Dans le cancer de l'ovaire, une première patiente a été traitée de cette façon aux Etats-Unis. Sa tumeur a été opérée, et quand un biomarqueur sanguin a montré qu'elle était en train rechuter, elle a été vaccinée. Après l'injection, le biomarqueur s'est normalisé. C'est une preuve de concept extraordinaire, qu'il faut maintenant confirmer à plus large échelle. Un essai clinique est en cours, auquel l'Institut Curie participe, dans le cancer de l'ovaire et dans les tumeurs ORL. Nous aurons les résultats d'ici deux à trois ans. Mais il existe beaucoup d'autres essais, avec d'autres vaccins à ADN ou à ARN messager. Ce sont des technologies révolutionnaires, dans le sens où elles permettent de fabriquer ces vaccins très rapidement.
Pourquoi cela fonctionnerait-il mieux que les immunothérapies utilisées actuellement ?

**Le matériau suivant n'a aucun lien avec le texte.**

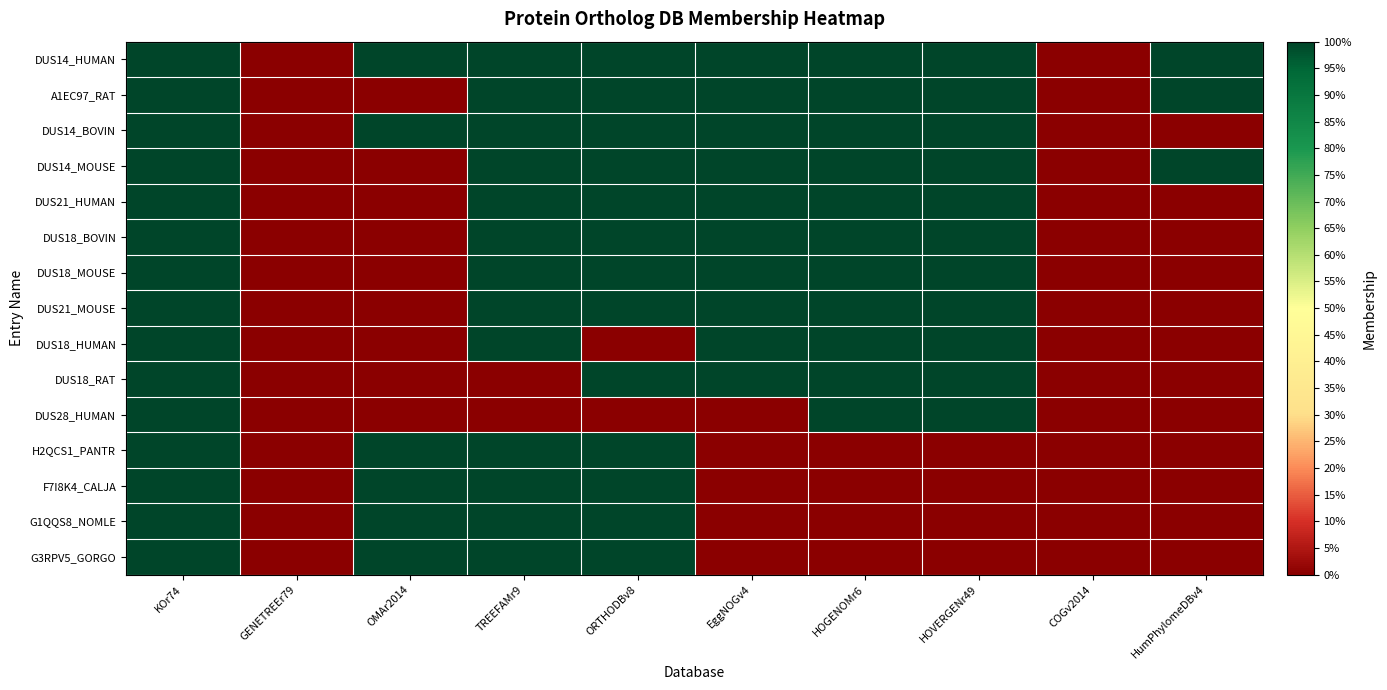

At which category is the sum across all series the highest?

KOr74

Parce que cette fois, il s'agit de traitements personnalisés, véritablement adaptés à chaque patient. L'immunothérapie, au contraire, n'est pas spécifique. Mais il faut toujours être prudent. Nous ne savons pas encore si le vaccin à lui seul suffira à renforcer le système immunitaire ou s'il faudra l'associer à une autre immunothérapie, ni si la tumeur parviendra à mettre en place des mécanismes de contournement. Par ailleurs, des questions se posent encore sur la pertinence des cibles et le moment où l'on administre le vaccin. Il y aura toujours le risque que les mutations sélectionnées ne soient pas les bonnes. Peut-être que cela fonctionnera mieux dans le cas des maladies résiduelles, après un premier traitement par chirurgie et radiothérapie, pour prévenir les récidives. Si c'est le cas, il s'agirait tout de même d'une avancée vraiment spectaculaire, car aujourd'hui, ce sont ces malades que nous avons le plus de mal à sauver.
* Le Pr Christophe Le Tourneau est responsable du département des essais cliniques précoces de l'Institut Curie, et spécialiste des cancers de la sphère ORL.